A relação entre a Faculdade de Filosofia e Ciências Sociais e a dst não é de agora. Ainda assim, este curso materializa o “movimento de saída” da própria universidade, que vai ao encontro do mundo empresarial”. “A Filosofia não tem merecido, por parte das diversas organizações, das empresas e das instituições, o acolhimento que lhe deveria ser dado. (…) No entanto, é a disciplina mais bem preparada para esta missão pedagógica. Uma empresa que se deixe impregnar pelo sentido crítico, pelo questionamento, pelas inquietações dos grandes filósofos e que, a partir deles, coloque as questões certas para cada problema, para cada desafio, produzirá, certamente, com outra qualidade e será uma empresa que contribuirá para transformar o nosso planeta num mundo mais humano, mais vivível, mais pacífico, mais feliz e habitável para todos”, sublinha José Manuel Martins Lopes, diretor da FFCS.
O principal objetivo é ensinar a fazer perguntas, para fugir da espuma dos dias. Ter diálogos com mais caracteres do que os que o Twitter admite, adotar uma linguagem que não seja a das redes sociais.
A empresa explica ainda, através de um comunicado, que o curso será “uma viagem através dos autores e dos filósofos mais representativos da história da filosofia, uma viagem de Heráclito a Sartre com estações em mais 30 filósofos”. “Costumo dizer que este é o caminho mais curto para aumentarmos a nossa competitividade: a cultura tem um poder na economia que os economistas e financeiros muitas vezes não conseguem ver”, assinala o engenheiro.
A leitura e o pensamento como deveres
“Nesta empresa, a leitura é um dever, e existe até uma espécie de censura social para quem não lê”, brinca o responsável. Setenta lições, todas sobre grandes filósofos que marcaram o tempo, os vários tempos da história: a apresentação breve do curso de formação filosófica é uma forma de resumir a ideia de ensinar filosofia aos quadros de maior responsabilidade dentro da empresa de construção. Mas, para quê?
“Na engenharia, sabemos como e o que fazer. O que faço, as pessoas sabem. Como faço, é visível. Mas, porque é que fazemos o que fazemos e como fazemos? É isto que tento explicar”, começa por assinalar o engenheiro. “O principal objetivo é ensinar a fazer perguntas, para fugir da espuma dos dias. Ter diálogos com mais caracteres do que os que o Twitter admite, adotar uma linguagem que não seja a das redes sociais. E, claro, ajudar a construir pontes”, justifica. O curso arranca, por isso, com Heráclito, considerado o “pai da dialética”. Seguem-se nomes como os de Platão, Aristóteles, Marco Aurélio, Santo Agostinho, Descartes, Rousseau, Marx, Nietsche e Popper, entre muitos outros.

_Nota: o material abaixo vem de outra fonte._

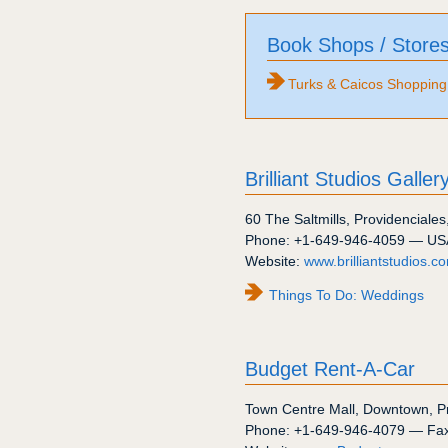
Book Shops / Store
Turks & Caicos Shopping
Brilliant Studios Galler
60
The Saltmills
,
Providenciales
Phone:
+1-649-946-4059
— US
Website:
www.brilliantstudios.c
Things To Do: Weddings
Budget Rent-A-Car
Town Centre Mall
,
Downtown
,
P
Phone:
+1-649-946-4079
— Fa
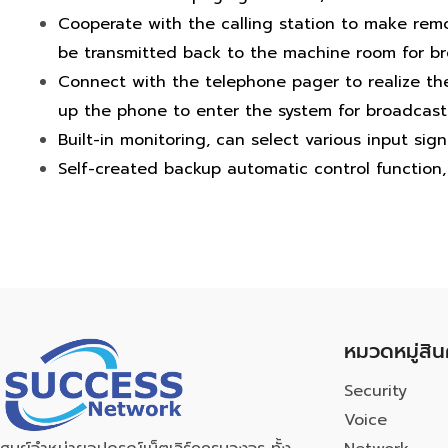
Cooperate with the calling station to make remo
be transmitted back to the machine room for br
Connect with the telephone pager to realize th
up the phone to enter the system for broadcast
Built-in monitoring, can select various input sign
Self-created backup automatic control function, 
หมวดหมู่สิน
Security
Voice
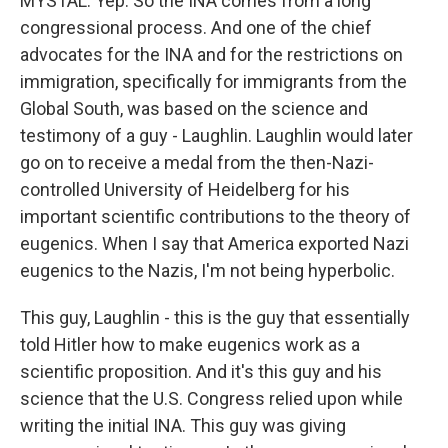
MYSTAL: Yep. So the INA comes from a long
congressional process. And one of the chief
advocates for the INA and for the restrictions on
immigration, specifically for immigrants from the
Global South, was based on the science and
testimony of a guy - Laughlin. Laughlin would later
go on to receive a medal from the then-Nazi-
controlled University of Heidelberg for his
important scientific contributions to the theory of
eugenics. When I say that America exported Nazi
eugenics to the Nazis, I'm not being hyperbolic.
This guy, Laughlin - this is the guy that essentially
told Hitler how to make eugenics work as a
scientific proposition. And it's this guy and his
science that the U.S. Congress relied upon while
writing the initial INA. This guy was giving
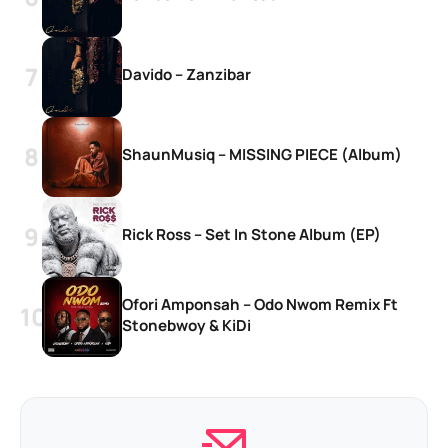
Davido – Zanzibar
ShaunMusiq – MISSING PIECE (Album)
Rick Ross – Set In Stone Album (EP)
Ofori Amponsah – Odo Nwom Remix Ft
Stonebwoy & KiDi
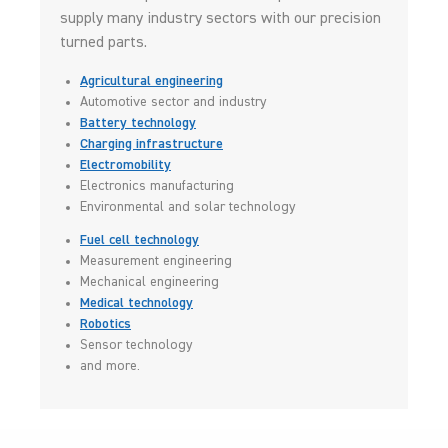
supply many industry sectors with our precision
turned parts.
Agricultural engineering
Automotive sector and industry
Battery technology
Charging infrastructure
Electromobility
Electronics manufacturing
Environmental and solar technology
Fuel cell technology
Measurement engineering
Mechanical engineering
Medical technology
Robotics
Sensor technology
and more.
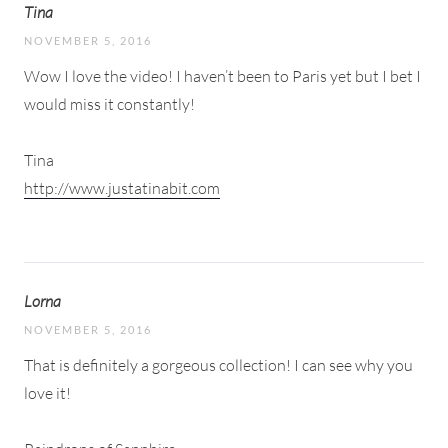
Tina
NOVEMBER 5, 2016
Wow I love the video! I haven’t been to Paris yet but I bet I
would miss it constantly!
Tina
http://www.justatinabit.com
Lorna
NOVEMBER 5, 2016
That is definitely a gorgeous collection! I can see why you
love it!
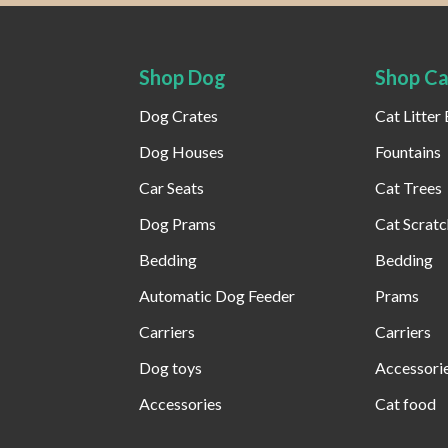
Shop Dog
Shop Ca
Dog Crates
Cat Litter
Dog Houses
Fountains
Car Seats
Cat Trees
Dog Prams
Cat Scratc
Bedding
Bedding
Automatic Dog Feeder​
Prams
Carriers
Carriers
Dog toys
Accessori
Accessories
Cat food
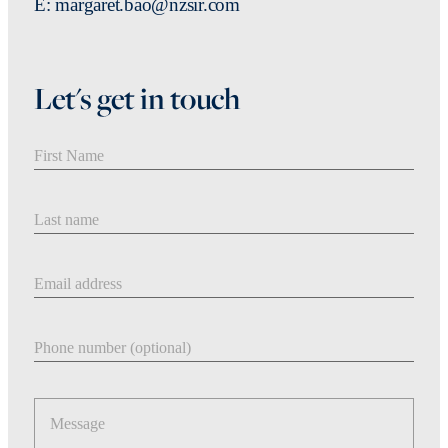
E: margaret.bao@nzsir.com
Let's get in touch
First Name
Last Name
Email address
Phone number
Message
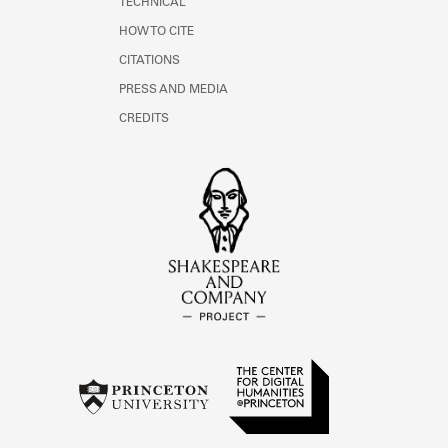
TECHNICAL
HOW TO CITE
CITATIONS
PRESS AND MEDIA
CREDITS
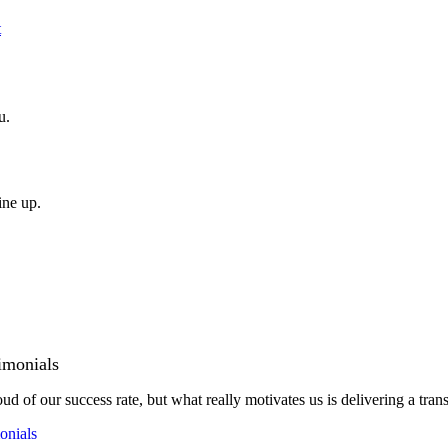
t
u.
ine up.
imonials
ud of our success rate, but what really motivates us is delivering a tran
onials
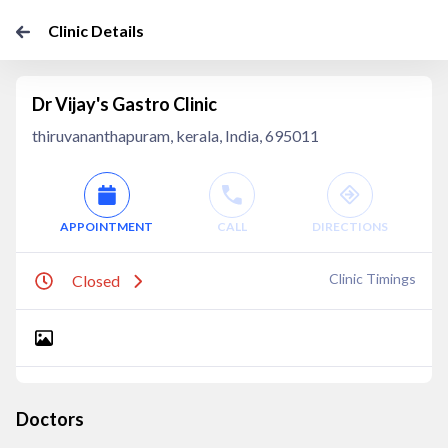
Clinic Details
Dr Vijay's Gastro Clinic
thiruvananthapuram, kerala, India, 695011
APPOINTMENT
CALL
DIRECTIONS
Clinic Timings
Closed
Doctors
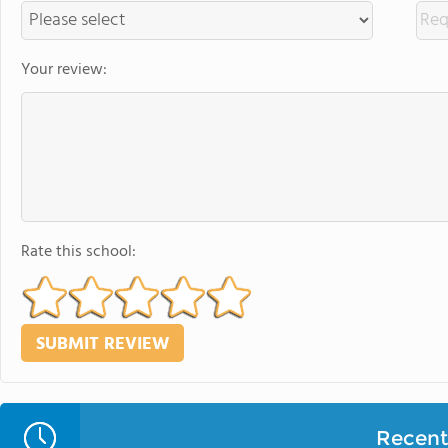
Your review:
Rate this school:
Recent 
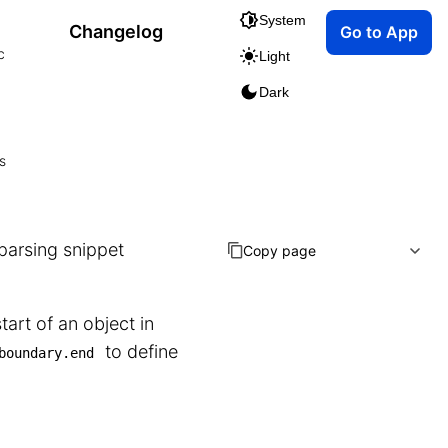
System
Changelog
Go to App
c
Light
Dark
s
parsing snippet
Copy page
tart of an object in
to define
boundary.end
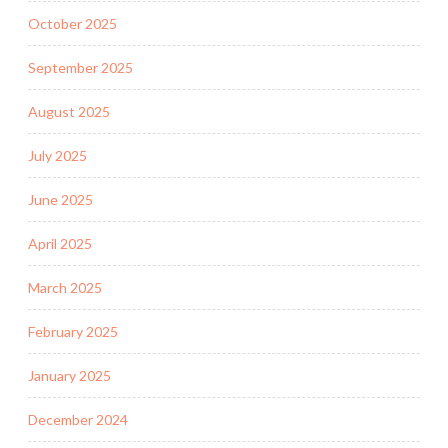
October 2025
September 2025
August 2025
July 2025
June 2025
April 2025
March 2025
February 2025
January 2025
December 2024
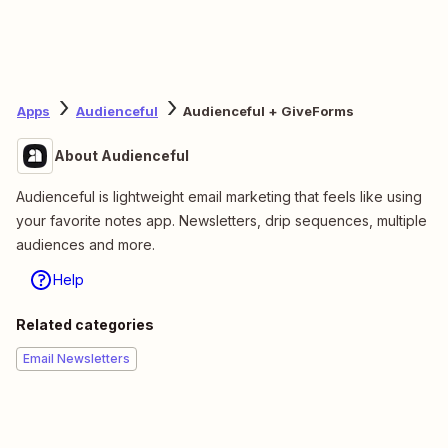
Apps
Audienceful
Audienceful + GiveForms
About Audienceful
Audienceful is lightweight email marketing that feels like using
your favorite notes app. Newsletters, drip sequences, multiple
audiences and more.
Help
Related categories
Email Newsletters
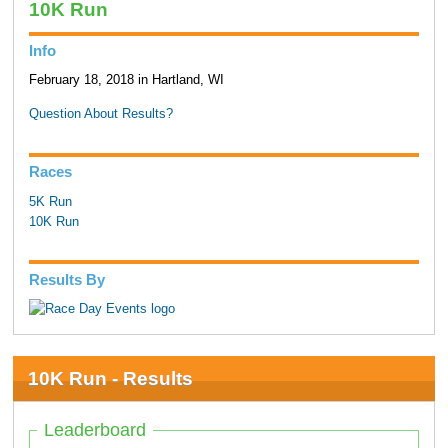
10K Run
Info
February 18, 2018 in Hartland, WI
Question About Results?
Races
5K Run
10K Run
Results By
10K Run - Results
Leaderboard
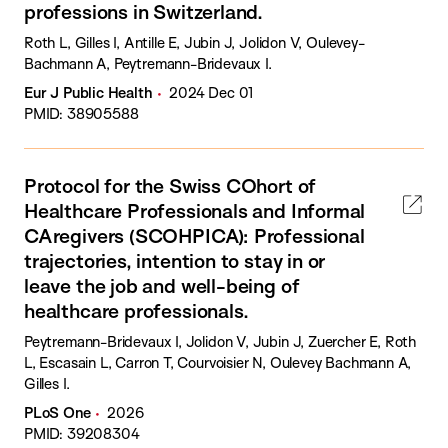
professions in Switzerland.
Roth L, Gilles I, Antille E, Jubin J, Jolidon V, Oulevey-
Bachmann A, Peytremann-Bridevaux I.
Eur J Public Health
2024 Dec 01
PMID: 38905588
Protocol for the Swiss COhort of
Healthcare Professionals and Informal
CAregivers (SCOHPICA): Professional
trajectories, intention to stay in or
leave the job and well-being of
healthcare professionals.
Peytremann-Bridevaux I, Jolidon V, Jubin J, Zuercher E, Roth
L, Escasain L, Carron T, Courvoisier N, Oulevey Bachmann A,
Gilles I.
PLoS One
2026
PMID: 39208304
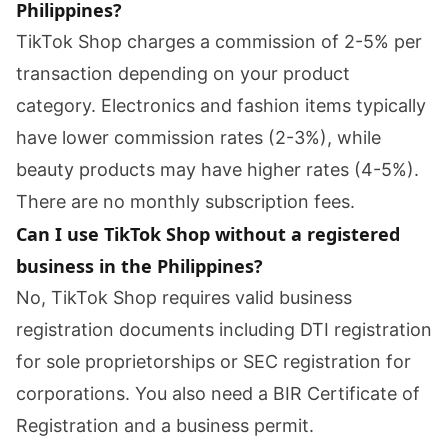
Philippines?
TikTok Shop charges a commission of 2-5% per
transaction depending on your product
category. Electronics and fashion items typically
have lower commission rates (2-3%), while
beauty products may have higher rates (4-5%).
There are no monthly subscription fees.
Can I use TikTok Shop without a registered
business in the Philippines?
No, TikTok Shop requires valid business
registration documents including DTI registration
for sole proprietorships or SEC registration for
corporations. You also need a BIR Certificate of
Registration and a business permit.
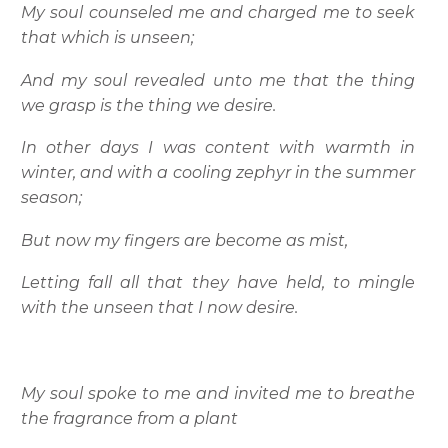
My soul counseled me and charged me to seek
that which is unseen;
And my soul revealed unto me that the thing
we grasp is the thing we desire.
In other days I was content with warmth in
winter, and with a cooling zephyr in the summer
season;
But now my fingers are become as mist,
Letting fall all that they have held, to mingle
with the unseen that I now desire.
My soul spoke to me and invited me to breathe
the fragrance from a plant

“A filosofia serve para quebrar os monólogos que são ensurdecedores. O potencial está muitas vezes sem luz. E valorizar a nobreza de espírito, para percebermos o valor da ética e evitarmos a mineração da nossa reputação é muito importante. Temos regras, convenções, e temos de fazer não apenas o que é bom para nós mas sobretudo o que é bom para todos”, sublinha o presidente do conselho de administração da empresa fundada em 1984 e que conta com cerca de 1.600 trabalhadores.
José Teixeira acredita ainda que é este esforço de manter o pensamento vivo em todos os dias da empresa que ajuda a que, durante a pandemia, o grupo tenha conseguido integrar 370 novos trabalhadores. “A malta das obras sabe para que serve o martelo mas, às vezes, não sabemos bater na consciência, tomar as melhores decisões. Pretendemos continuar a defender a formação como um valor moral e a preocupação muito forte com a cultura (…) Foram admitidos 370 trabalhadores novos. É tudo sorte? É capaz de ter sido por decidirmos fundar uma empresa elástica, já que esta poesia faz parte da nossa economia”, sublinha José Teixeira.